-------- Available data --------
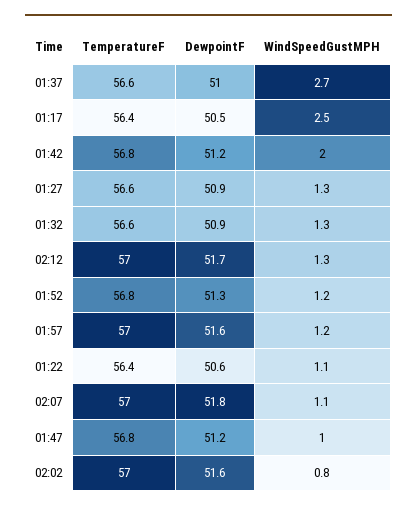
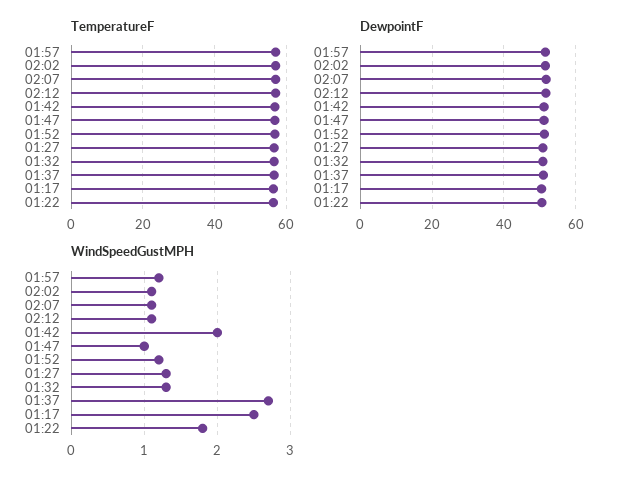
  {
    "TemperatureF": {
      "01:37": 56.6,
      "01:17": 56.4,
      "01:42": 56.8,
      "01:27": 56.6,
      "01:32": 56.6,
      "02:12": 57,
      "01:52": 56.8,
      "01:57": 57,
      "01:22": 56.4,
      "02:07": 57,
      "01:47": 56.8,
      "02:02": 57
    },
    "DewpointF": {
      "01:37": 51,
      "01:17": 50.5,
      "01:42": 51.2,
      "01:27": 50.9,
      "01:32": 50.9,
      "02:12": 51.7,
      "01:52": 51.3,
      "01:57": 51.6,
      "01:22": 50.6,
      "02:07": 51.8,
      "01:47": 51.2,
      "02:02": 51.6
    },
    "WindSpeedGustMPH": {
      "01:37": 2.7,
      "01:17": 2.5,
      "01:42": 2,
      "01:27": 1.3,
      "01:32": 1.3,
-     "02:12": 1.3,
+     "02:12": 1.1,
      "01:52": 1.2,
      "01:57": 1.2,
-     "01:22": 1.1,
+     "01:22": 1.8,
      "02:07": 1.1,
      "01:47": 1,
-     "02:02": 0.8
+     "02:02": 1.1
    }
  }

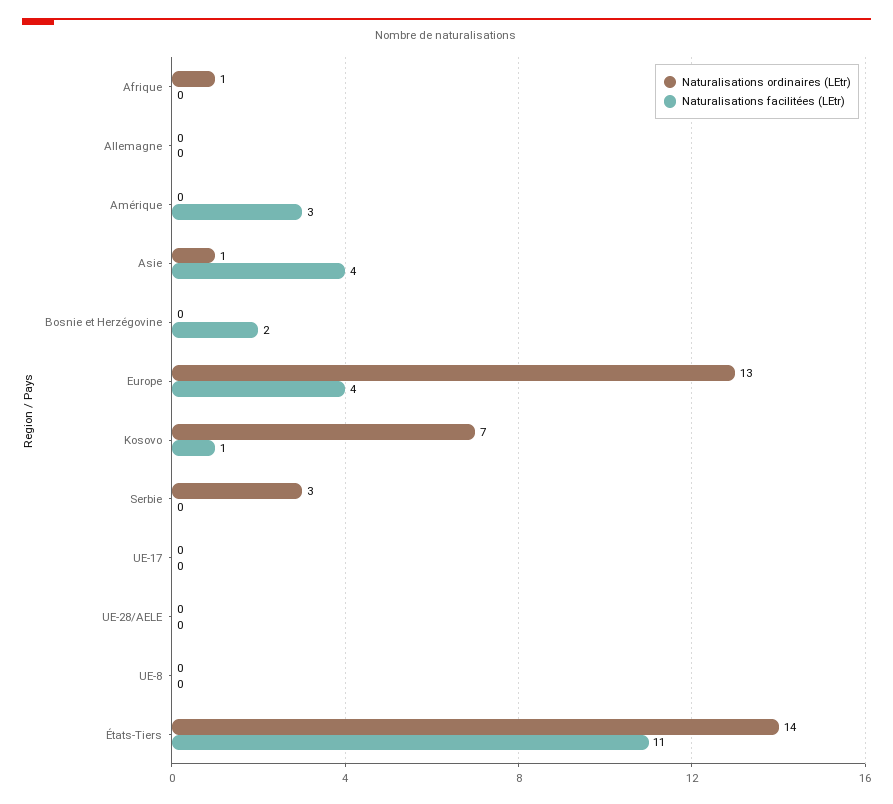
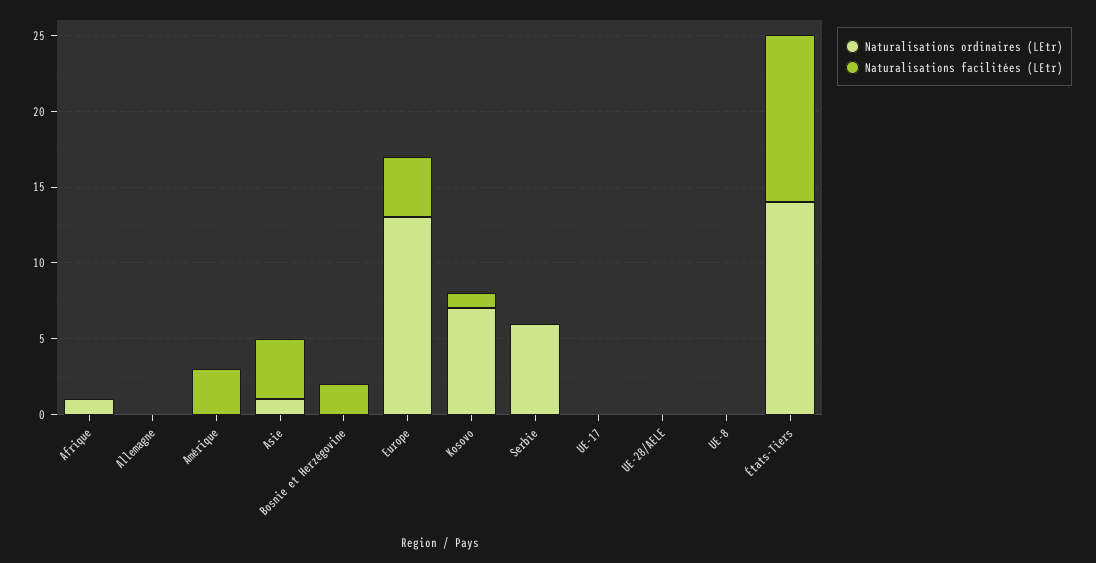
  {
    "Naturalisations ordinaires (LEtr)": {
      "Afrique": 1,
      "Allemagne": 0,
      "Amérique": 0,
      "Asie": 1,
      "Bosnie et Herzégovine": 0,
      "Europe": 13,
      "Kosovo": 7,
-     "Serbie": 3,
+     "Serbie": 6,
      "UE-17": 0,
      "UE-28/AELE": 0,
      "UE-8": 0,
      "États-Tiers": 14
    },
    "Naturalisations facilitées (LEtr)": {
      "Afrique": 0,
      "Allemagne": 0,
      "Amérique": 3,
      "Asie": 4,
      "Bosnie et Herzégovine": 2,
      "Europe": 4,
      "Kosovo": 1,
      "Serbie": 0,
      "UE-17": 0,
      "UE-28/AELE": 0,
      "UE-8": 0,
      "États-Tiers": 11
    }
  }

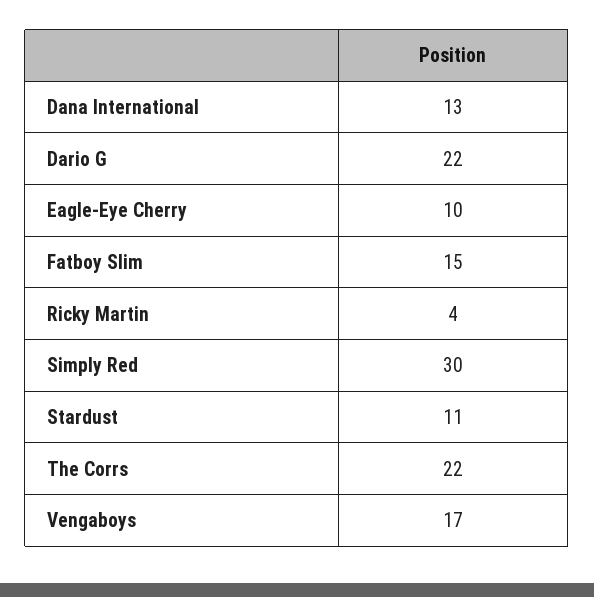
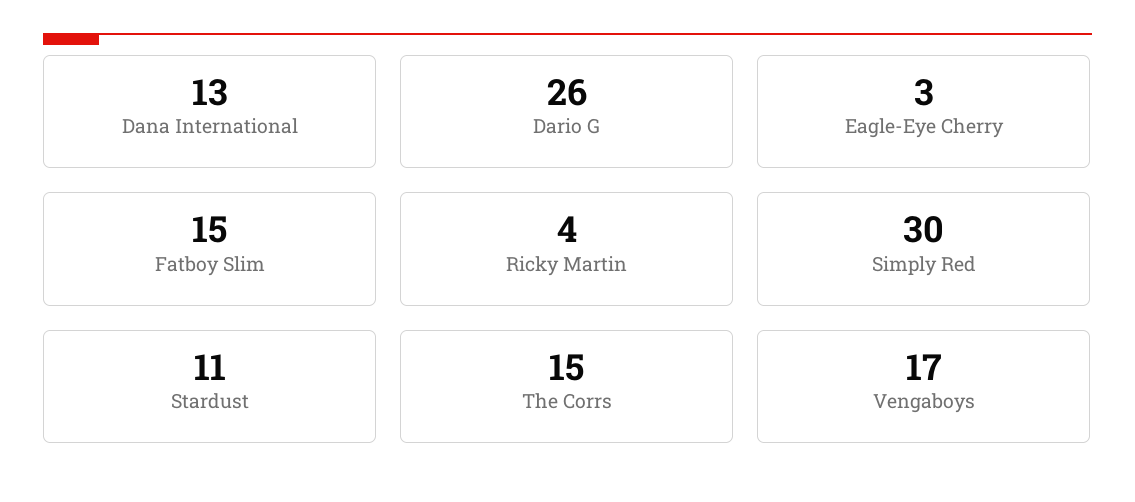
  {
    "Dana International": 13,
-   "Dario G": 22,
+   "Dario G": 26,
-   "Eagle-Eye Cherry": 10,
+   "Eagle-Eye Cherry": 3,
    "Fatboy Slim": 15,
    "Ricky Martin": 4,
    "Simply Red": 30,
    "Stardust": 11,
-   "The Corrs": 22,
+   "The Corrs": 15,
    "Vengaboys": 17
  }

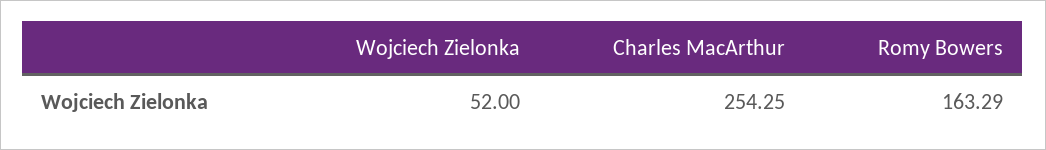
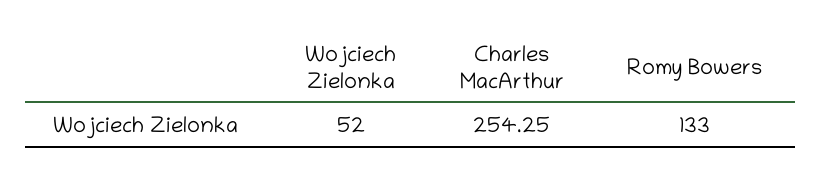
  {
    "Wojciech Zielonka": 52,
    "Charles MacArthur": 254.25,
-   "Romy Bowers": 163.29
+   "Romy Bowers": 133
  }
--------
* The task
Give back every entry verbatim. No pictures belong in the copy.

* Response to the exercise
  {
    "TemperatureF": {
      "01:37": 56.6,
      "01:17": 56.4,
      "01:42": 56.8,
      "01:27": 56.6,
      "01:32": 56.6,
      "02:12": 57,
      "01:52": 56.8,
      "01:57": 57,
      "01:22": 56.4,
      "02:07": 57,
      "01:47": 56.8,
      "02:02": 57
    },
    "DewpointF": {
      "01:37": 51,
      "01:17": 50.5,
      "01:42": 51.2,
      "01:27": 50.9,
      "01:32": 50.9,
      "02:12": 51.7,
      "01:52": 51.3,
      "01:57": 51.6,
      "01:22": 50.6,
      "02:07": 51.8,
      "01:47": 51.2,
      "02:02": 51.6
    },
    "WindSpeedGustMPH": {
      "01:37": 2.7,
      "01:17": 2.5,
      "01:42": 2,
      "01:27": 1.3,
      "01:32": 1.3,
-     "02:12": 1.3,
+     "02:12": 1.1,
      "01:52": 1.2,
      "01:57": 1.2,
-     "01:22": 1.1,
+     "01:22": 1.8,
      "02:07": 1.1,
      "01:47": 1,
-     "02:02": 0.8
+     "02:02": 1.1
    }
  }

  {
    "Naturalisations ordinaires (LEtr)": {
      "Afrique": 1,
      "Allemagne": 0,
      "Amérique": 0,
      "Asie": 1,
      "Bosnie et Herzégovine": 0,
      "Europe": 13,
      "Kosovo": 7,
-     "Serbie": 3,
+     "Serbie": 6,
      "UE-17": 0,
      "UE-28/AELE": 0,
      "UE-8": 0,
      "États-Tiers": 14
    },
    "Naturalisations facilitées (LEtr)": {
      "Afrique": 0,
      "Allemagne": 0,
      "Amérique": 3,
      "Asie": 4,
      "Bosnie et Herzégovine": 2,
      "Europe": 4,
      "Kosovo": 1,
      "Serbie": 0,
      "UE-17": 0,
      "UE-28/AELE": 0,
      "UE-8": 0,
      "États-Tiers": 11
    }
  }

  {
    "Dana International": 13,
-   "Dario G": 22,
+   "Dario G": 26,
-   "Eagle-Eye Cherry": 10,
+   "Eagle-Eye Cherry": 3,
    "Fatboy Slim": 15,
    "Ricky Martin": 4,
    "Simply Red": 30,
    "Stardust": 11,
-   "The Corrs": 22,
+   "The Corrs": 15,
    "Vengaboys": 17
  }

  {
    "Wojciech Zielonka": 52,
    "Charles MacArthur": 254.25,
-   "Romy Bowers": 163.29
+   "Romy Bowers": 133
  }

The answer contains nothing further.